### Exercise prompt
In the listing that follows, how many lines include the word "DWIDTH"? Only the number is wanted.

### Records supplied
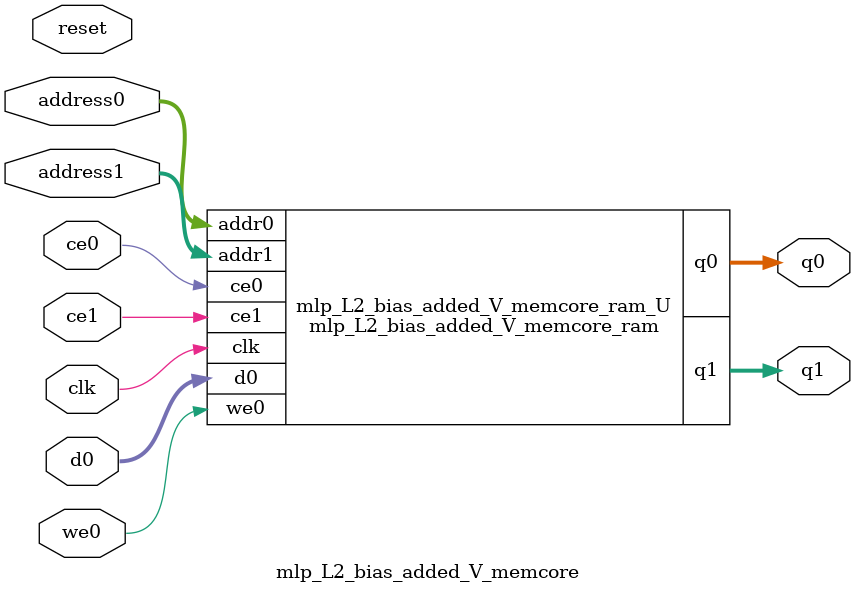
<source format=v>

`timescale 1 ns / 1 ps
module mlp_L2_bias_added_V_memcore_ram (addr0, ce0, d0, we0, q0, addr1, ce1, q1,  clk);

parameter DWIDTH = 18;
parameter AWIDTH = 5;
parameter MEM_SIZE = 26;

input[AWIDTH-1:0] addr0;
input ce0;
input[DWIDTH-1:0] d0;
input we0;
output reg[DWIDTH-1:0] q0;
input[AWIDTH-1:0] addr1;
input ce1;
output reg[DWIDTH-1:0] q1;
input clk;

(* ram_style = "distributed" *)reg [DWIDTH-1:0] ram[0:MEM_SIZE-1];




always @(posedge clk)  
begin 
    if (ce0) 
    begin
        if (we0) 
        begin 
            ram[addr0] <= d0; 
            q0 <= d0;
        end 
        else 
            q0 <= ram[addr0];
    end
end


always @(posedge clk)  
begin 
    if (ce1) 
    begin
            q1 <= ram[addr1];
    end
end


endmodule


`timescale 1 ns / 1 ps
module mlp_L2_bias_added_V_memcore(
    reset,
    clk,
    address0,
    ce0,
    we0,
    d0,
    q0,
    address1,
    ce1,
    q1);

parameter DataWidth = 32'd18;
parameter AddressRange = 32'd26;
parameter AddressWidth = 32'd5;
input reset;
input clk;
input[AddressWidth - 1:0] address0;
input ce0;
input we0;
input[DataWidth - 1:0] d0;
output[DataWidth - 1:0] q0;
input[AddressWidth - 1:0] address1;
input ce1;
output[DataWidth - 1:0] q1;



mlp_L2_bias_added_V_memcore_ram mlp_L2_bias_added_V_memcore_ram_U(
    .clk( clk ),
    .addr0( address0 ),
    .ce0( ce0 ),
    .we0( we0 ),
    .d0( d0 ),
    .q0( q0 ),
    .addr1( address1 ),
    .ce1( ce1 ),
    .q1( q1 ));

endmodule


</source>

### Solution to the exercise
5